Sri Jayachamarajendra Art Gallery
The art gallery is housed in the Jaganmohan Palace, one of the most beautiful buildings of Mysore. A museum established here in 1915, has a fine collection of ceramics, sandalwood, ivory, stone, antique furniture and ancient musical instruments. It also treasures valuable art collection like traditional Mysore gold leaf paintings and paintings of renowned artists like Travancore ruler, Raja Ravi Varma and the Russian painter Svetoslav Roerich etc.
It exhibits locomotives and coaches of the erstwhile royal family of Mysore.
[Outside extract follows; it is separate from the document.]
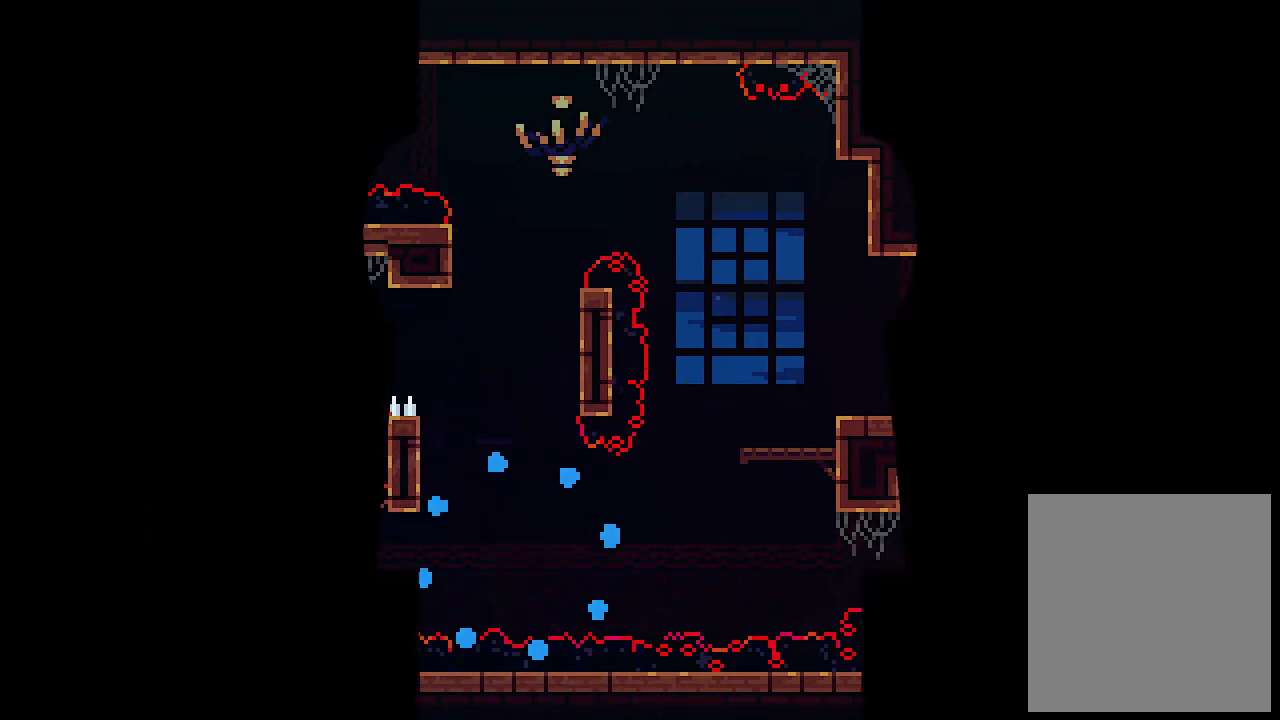
{"keys": [], "events": []}
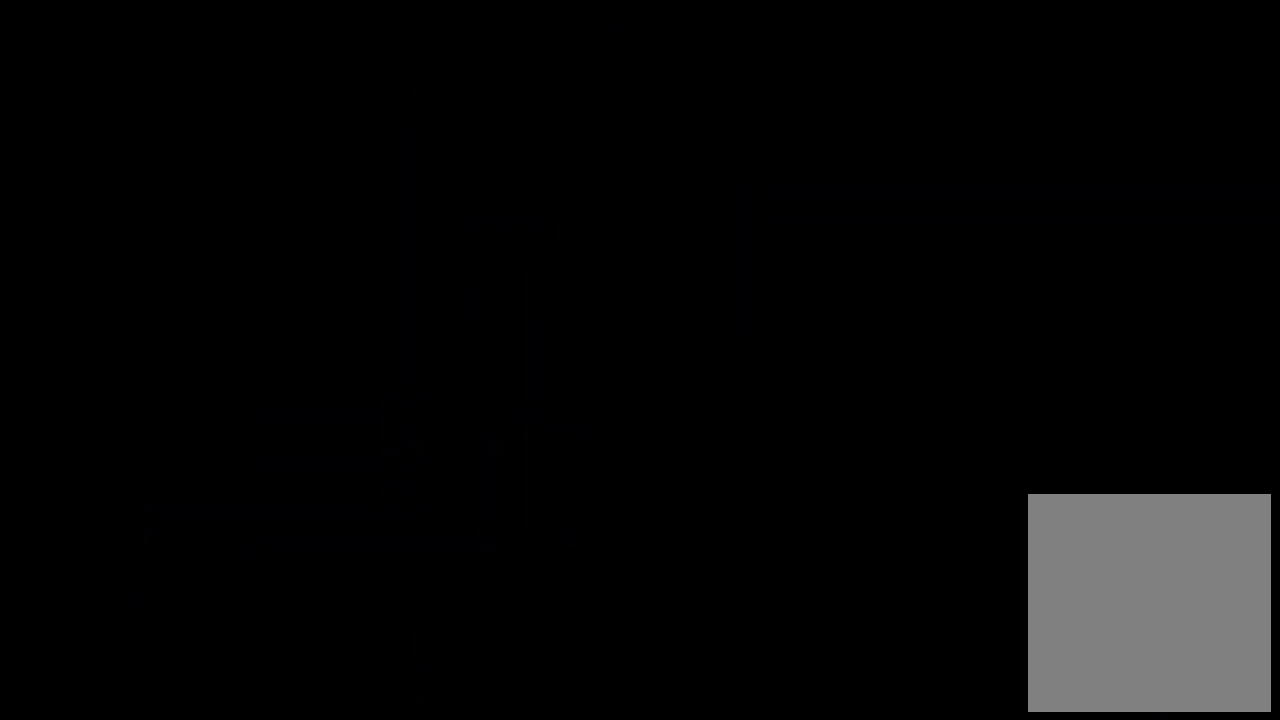
{"keys": [], "events": []}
There are also paintings and photographs describing the story of the railways.
The museum at Jayalakshmi Vilas mansion has a rich collection of over 6500 folklore articles and is perhaps the biggest of its kind in Asia. Mysore Zoo or Sri Jayachamrajendra Zoological Gardens.
It was set up in 1892, during the rule of Chamrajendra Wodeyar.
St. Philomena’s Cathedral
The imposing twin towered Gothic structure with beautiful stained glass windows.
The Jaganmohan Palace
This is a converted art gallery which houses paintings that date back to the late 19th century. Paintings of Raja Ravi Verma of Travancore and the Russian painter, Svetoslav Roerich are on display. Paintings in the traditional Mysore Golden leaf style can also be seen here.
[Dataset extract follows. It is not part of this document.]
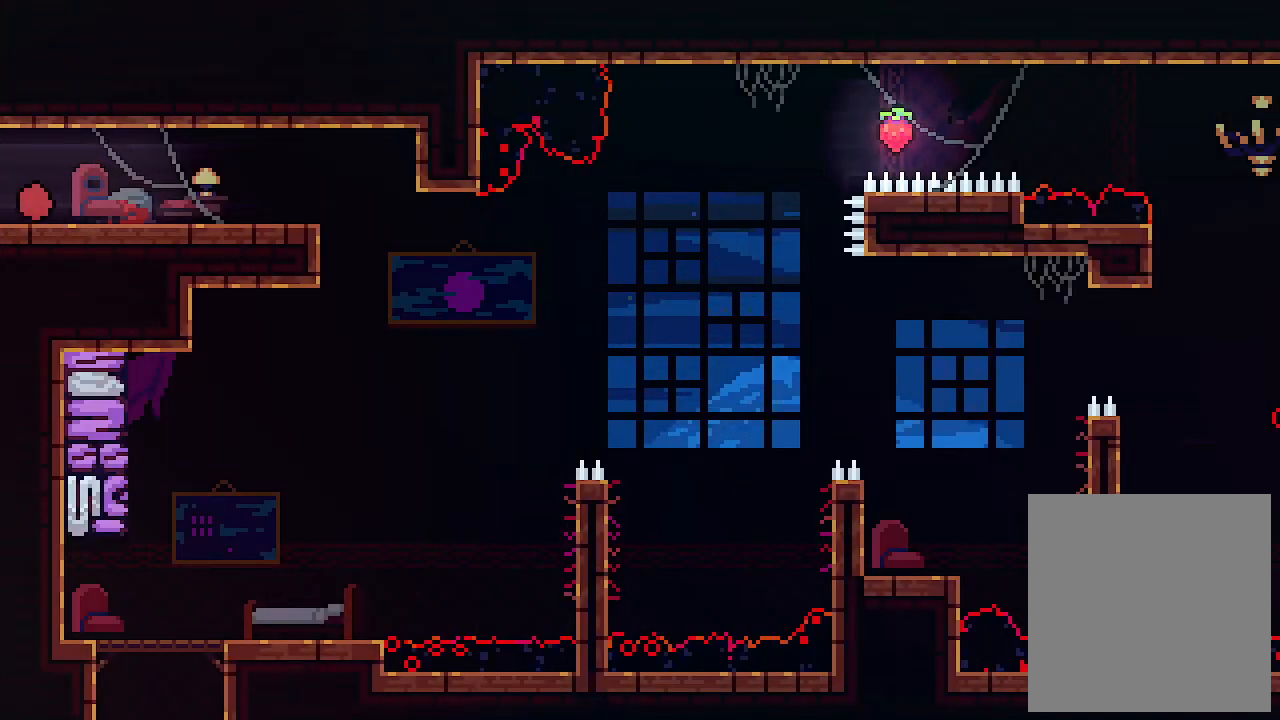
{"keys": ["right"], "events": [[33, "right", "down"], [367, "c", "down"], [500, "c", "up"]]}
Perched atop hill is a 12th century temple of Chamundeshwari. About 13km from Mysore by road, there is also a 1000 step walking track for all those young at heart to try. The gigantic 4.8m tall monolith of Nandi, the sacred vehicle of Lord Shiva is marvel to watch. Also close to the temple, stands a gigantic statue of the demon.
The Mysore Zoo
One of the country's best zoo, this is famous for rare animals bred in captivity, and is housed in lush green surroundings.
9km north-west of Mysore is the famous KRS dam. Built by the famous engineer, Sir.M. Vishvesvariah, this was one of the first multipurpose dam built in India. Adjacent to the dam is the beautiful Brindavan Garden. With lighting and musical fountains, this place transforms itself into a fairyland in the evenings.
The pride of Mysore's festivals is Duessehra. It is a celebration that last for ten days. The rulers of Mysore continued the tradition. The Maharaja of Mysore used to hold a durbar for 9 days on the 10th day, went in a procession on a caparisoned elephant. With the ending of the royal rule, a picture of Bhuvaneshwari, the patron goddess of Karnataka, is taken out in procession.
The Kannadiga New Year day of Yugadi that falls on the second half of March or early April is celebrated with devotion and delight.